I tried to use adj parameter but it produces a bug. As varImpPlot , use dotchart behind, Here a version using lattice dotplot. Then you can customize you axs using scales parameters.
imp <- importance(myref, class = NULL, scale = TRUE, type = 2)
dotplot(imp, scales=list(y =list(cex=2,
at = c(1,2),
col='red',
rot =20,
axs='i') ,
x =list(cex=2,col='blue')) )
You can extract the data needed to construct the plot out of myref and construct a plot with ggplot. By doing so you have more freedom in tweaking the plot. Here are some examples
library(ggplot2)
str(myrf)
str(myrf$importance)
data <- as.data.frame(cbind(rownames(myrf$importance),round(myrf$importance[,"IncNodePurity"],1)))
colnames(data) <- c("Parameters","IncNodePurity")
data$IncNodePurity <- as.numeric(as.character(data$IncNodePurity))
Standard plot:
(p <- ggplot(data) + geom_point(aes(IncNodePurity,Parameters)))
Rotate y-axis labels:
(p1 <- p+ theme(axis.text.y = element_text(angle = 90, hjust = 1)))
Some more tweaking (also first plot shown here):
(p2 <- p1 + scale_x_continuous(limits=c(3,7),breaks=3:7) + theme(axis.title.y = element_blank()))
Plot that looks like the varImpPlot (second plot shown here) :
(p3 <- p2+ theme(panel.grid.major.x = element_blank(),
panel.grid.minor.x = element_blank(),
panel.grid.minor.y = element_blank(),
panel.grid.major.y = element_line(colour = 'gray', linetype = 'dashed'),
panel.background = element_rect(fill='white', colour='black')))
Saving to pdf is easy with ggplot:
ggsave("randomforestplot.pdf",p2)
or
ggsave("randomforestplot.png",p2)
p2
p3
Did I understood correctly, that you want to get texts charlie and bravo more left of the boundary of the plot?
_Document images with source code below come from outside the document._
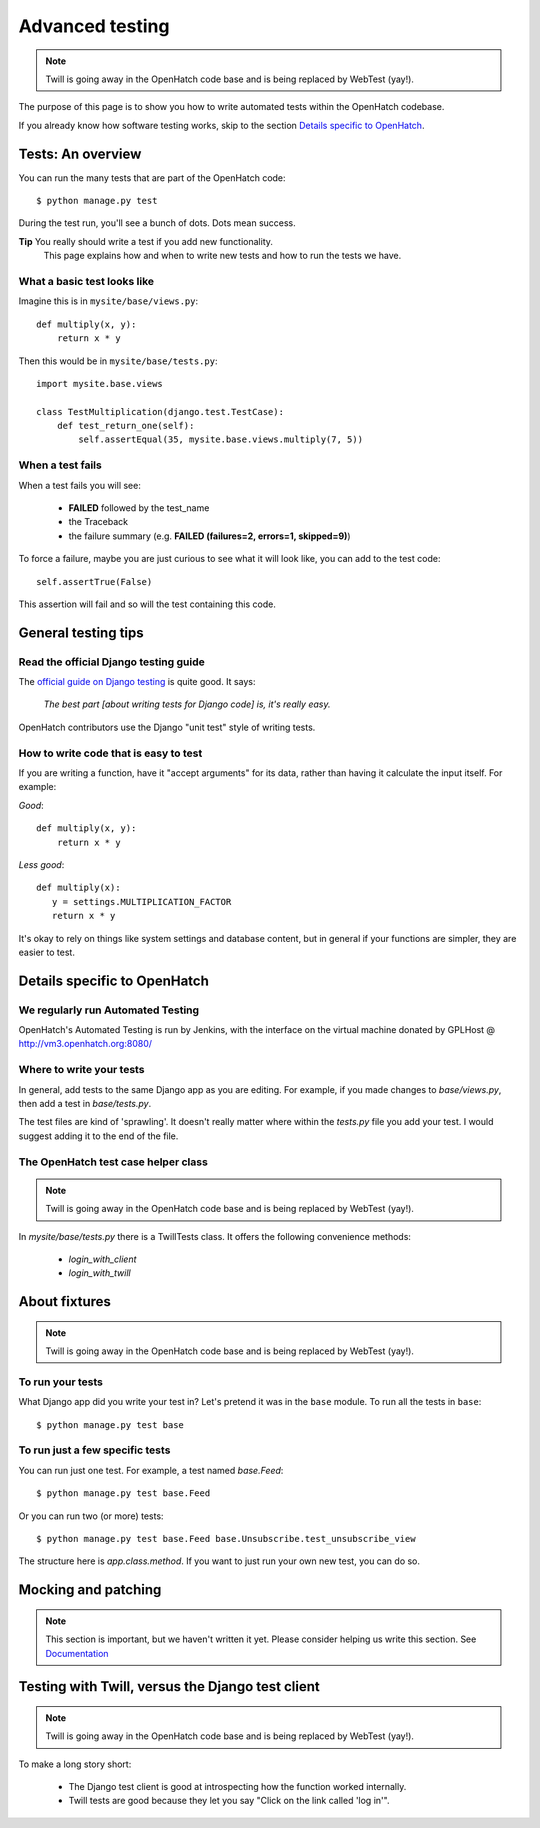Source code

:================
Advanced testing
================

.. note:: Twill is going away in the OpenHatch code base and is being
          replaced by WebTest (yay!).

The purpose of this page is to show you how to write automated tests
within the OpenHatch codebase.

If you already know how software testing works, skip to the section
`Details specific to OpenHatch`_.

Tests: An overview
##################

You can run the many tests that are part of the OpenHatch code::

    $ python manage.py test

During the test run, you'll see a bunch of dots. Dots mean success.

**Tip** You really should write a test if you add new functionality.
        This page explains how and when to write new tests and how to
        run the tests we have.

What a basic test looks like
****************************

Imagine this is in ``mysite/base/views.py``::

    def multiply(x, y):
        return x * y

Then this would be in ``mysite/base/tests.py``::

    import mysite.base.views

    class TestMultiplication(django.test.TestCase):
        def test_return_one(self):
            self.assertEqual(35, mysite.base.views.multiply(7, 5))

When a test fails
*****************

When a test fails you will see:

    * **FAILED** followed by the test_name
    * the Traceback
    * the failure summary (e.g. **FAILED (failures=2, errors=1, skipped=9)**)

To force a failure, maybe you are just curious to see what it will
look like, you can add to the test code::

    self.assertTrue(False)

This assertion will fail and so will the test containing this code.


General testing tips
####################

Read the official Django testing guide
**************************************

The `official guide on Django testing`_ is quite good. It says:

    *The best part [about writing tests for Django code] is, it's really
    easy.*

OpenHatch contributors use the Django "unit test" style of writing tests.

..  _`official guide on Django testing`: http://docs.djangoproject.com/en/dev/topics/testing/

How to write code that is easy to test
**************************************

If you are writing a function, have it "accept arguments" for its data,
rather than having it calculate the input itself. For example:

*Good*::

    def multiply(x, y):
        return x * y

*Less good*::

     def multiply(x):
        y = settings.MULTIPLICATION_FACTOR
        return x * y

It's okay to rely on things like system settings and database content, but
in general if your functions are simpler, they are easier to test.

Details specific to OpenHatch
#############################

We regularly run Automated Testing
**********************************

OpenHatch's Automated Testing is run by Jenkins, with the interface on the
virtual machine donated by GPLHost @ http://vm3.openhatch.org:8080/

Where to write your tests
*************************

In general, add tests to the same Django app as you are editing. For
example, if you made changes to `base/views.py`, then add a test in
`base/tests.py`.

The test files are kind of 'sprawling'. It doesn't really matter where
within the `tests.py` file you add your test. I would suggest adding it to
the end of the file.

The OpenHatch test case helper class
************************************
.. note:: Twill is going away in the OpenHatch code base and is being
          replaced by WebTest (yay!).

In `mysite/base/tests.py` there is a TwillTests class. It offers the
following convenience methods:

    * `login_with_client`
    * `login_with_twill`

About fixtures
##############
.. note:: Twill is going away in the OpenHatch code base and is being
          replaced by WebTest (yay!).

To run your tests
*****************

What Django app did you write your test in? Let's pretend it was in the
``base`` module. To run all the tests in ``base``::

    $ python manage.py test base

To run just a few specific tests
********************************

You can run just one test. For example, a test named *base.Feed*::

    $ python manage.py test base.Feed

Or you can run two (or more) tests::

    $ python manage.py test base.Feed base.Unsubscribe.test_unsubscribe_view

The structure here is *app.class.method*. If you want to just run your own
new test, you can do so.

Mocking and patching
####################
.. note::  This section is important, but we haven't written it yet. Please
          consider helping us write this section.
          See Documentation_

..  _Documentation: ..getting_started/documentation.html

Testing with Twill, versus the Django test client
#################################################
.. note:: Twill is going away in the OpenHatch code base and is being
          replaced by WebTest (yay!).

To make a long story short:

    - The Django test client is good at introspecting how the function worked
      internally.
    - Twill tests are good because they let you say "Click on the link
      called 'log in'".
If so, here's one hack to archive this, based on the modification of the rownames used in plotting:
myrf = randomForest(alpha~bravo+charlie, data = mydata, importance = TRUE)
#add white spaces at the end of the rownames
rownames(myrf$importance)<-paste(rownames(myrf$importance), " ")
varImpPlot(myrf, type = 2)
The adj parameter in dotchart is fixed as 0 (align to right), so that cannot be changed without modifying the code of dotchart:
mtext(labs, side = 2, line = loffset, at = y, **adj = 0**, col = color,
las = 2, cex = cex, ...)
(from dotchart)
EDIT:
You can make another type of hack also. Take the code of dotchart, change the above line to
mtext(labs, side = 2, line = loffset, at = y, adj = adjust_ylab, col = color,
las = 2, cex = cex, ...)
Then add argument adjust_ylab to the argument list, and rename the function as for example dotchartHack. Now copy the code of varImpPlot, find the line which calls dotchart, change the function name to dotchartHack and add the argument adjust_ylab=adjust_ylab to function call, rename the function to varImpPlotHack and add adjust_ylab to this functions argument list. Now you can change the alignment of the charlie and bravo by changing the parameter adjust_ylab:
myrf = randomForest(alpha~bravo+charlie, data = mydata, importance = TRUE)
varImpPlotHack(myrf, type = 2,adjust_ylab=0.5)
From ?par:
The value of adj determines the way in which text strings are
justified in text, mtext and title. A value of 0 produces
left-justified text, 0.5 (the default) centered text and
right-justified text. (Any value in [0, 1] is allowed, and on most
devices values outside that interval will also work.)